Overfitting
An undesirable machine learning behaviour where the machine learning model gives accurate predictions for training data but not for new data. The model cannot generalise and fits too closely to the training dataset. 1 Possible reasons include:
- training data size is too small and does not contain enough data to accurately represent all possible input data values
- training data contains large amounts of irrelevant information
- model trains for too long on a single sample set of data
- model complexity is too high so it learns the noise within the training data Consequences include:
- failure to make accurate predictions on new, unseen data Example: model is trained on a dataset that contains dogs outside in parks.
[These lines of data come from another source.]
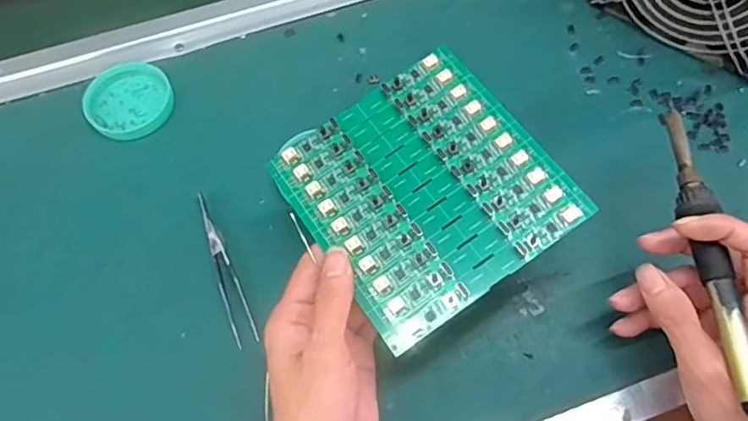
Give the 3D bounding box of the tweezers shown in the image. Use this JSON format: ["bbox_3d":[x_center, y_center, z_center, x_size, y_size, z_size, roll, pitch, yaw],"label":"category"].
[{"bbox_3d":[-0.104,0.037,0.384,0.014,0.013,0.115,-23,65,-9],"label":"tweezers"}]

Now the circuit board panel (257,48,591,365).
[{"bbox_3d":[0.029,-0.014,0.327,0.133,0.006,0.138,-34,69,-5],"label":"circuit board panel"}]

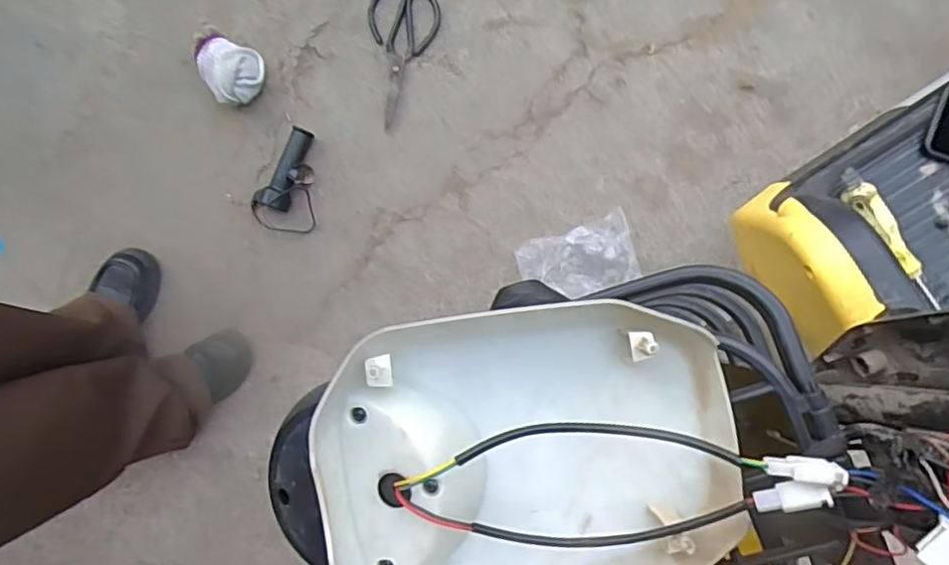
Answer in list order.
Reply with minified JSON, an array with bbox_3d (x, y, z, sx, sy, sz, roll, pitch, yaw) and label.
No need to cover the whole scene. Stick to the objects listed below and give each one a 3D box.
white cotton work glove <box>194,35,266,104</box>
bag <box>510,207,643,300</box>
[{"bbox_3d":[-0.388,-0.334,0.983,0.112,0.055,0.096,25,95,2],"label":"white cotton work glove"},{"bbox_3d":[0.162,-0.034,0.967,0.175,0.036,0.106,-20,92,5],"label":"bag"}]

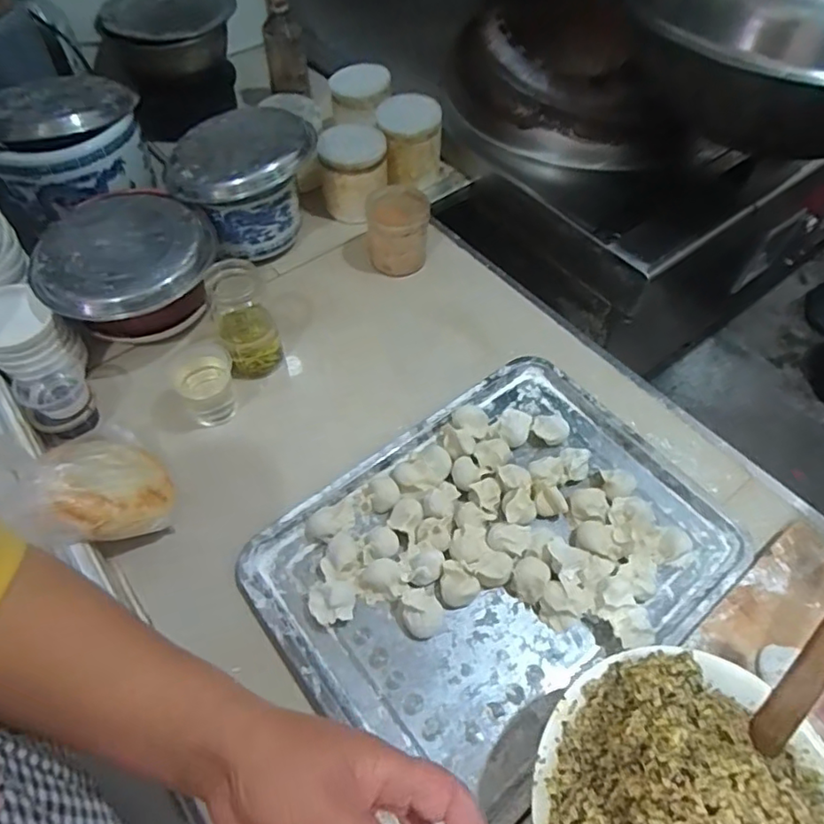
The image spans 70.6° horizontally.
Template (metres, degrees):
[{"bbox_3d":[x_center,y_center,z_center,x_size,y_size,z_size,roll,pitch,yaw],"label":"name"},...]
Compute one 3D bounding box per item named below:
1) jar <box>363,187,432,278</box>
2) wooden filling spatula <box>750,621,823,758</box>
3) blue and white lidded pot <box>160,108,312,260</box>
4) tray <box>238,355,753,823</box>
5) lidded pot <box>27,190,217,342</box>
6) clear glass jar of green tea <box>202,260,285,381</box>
[{"bbox_3d":[-0.018,-0.250,0.813,0.085,0.092,0.088,0,56,0],"label":"jar"},{"bbox_3d":[0.296,0.187,0.426,0.024,0.010,0.148,32,100,24],"label":"wooden filling spatula"},{"bbox_3d":[-0.225,-0.315,0.802,0.190,0.133,0.173,-10,57,-7],"label":"blue and white lidded pot"},{"bbox_3d":[0.085,0.143,0.588,0.435,0.045,0.328,-34,63,-20],"label":"tray"},{"bbox_3d":[-0.334,-0.173,0.708,0.191,0.108,0.211,-16,58,-12],"label":"lidded pot"},{"bbox_3d":[-0.197,-0.106,0.684,0.067,0.123,0.070,-20,58,-14],"label":"clear glass jar of green tea"}]

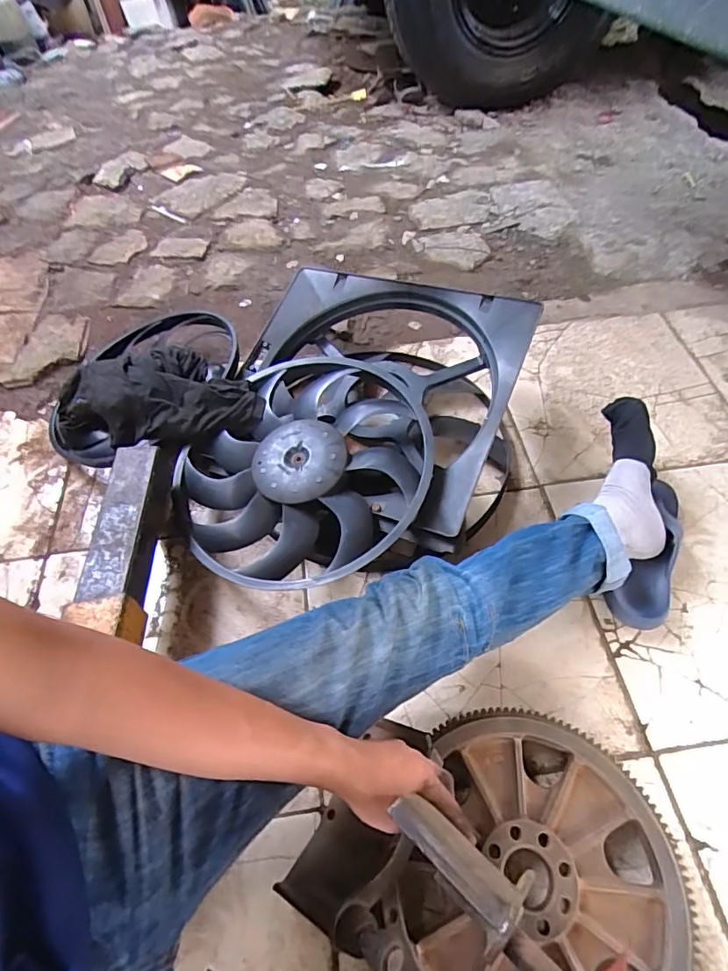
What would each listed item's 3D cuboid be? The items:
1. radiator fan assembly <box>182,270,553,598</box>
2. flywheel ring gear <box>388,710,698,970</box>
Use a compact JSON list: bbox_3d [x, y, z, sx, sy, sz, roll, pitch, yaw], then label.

Model may learn to use grass as a feature for classification, failing to recognise dogs inside of rooms.
Underfitting
Model cannot determine a meaningful relationship between input and output data. This often occurs when a model is too simple, it cannot establish the dominant trend within the data, leading to training errors and poor performance. Possible reasons include:
- lack of training time
- lack of input features Consequences include:
- failure to make accurate predictions on new, unseen data
- training errors and poor performance of the model in general Example: model predicts house prices based solely on square footage. Model fails to account for other features like location and age, leading to poor performance on training and testing data.2
Overfitting vs underfitting
- Underfit models experience high bias: inaccurate results for both training data and test set.
- Overfit models experience high variance: accurate results for the training set but not for the test set. In general, more training results in less bias but variance can increase.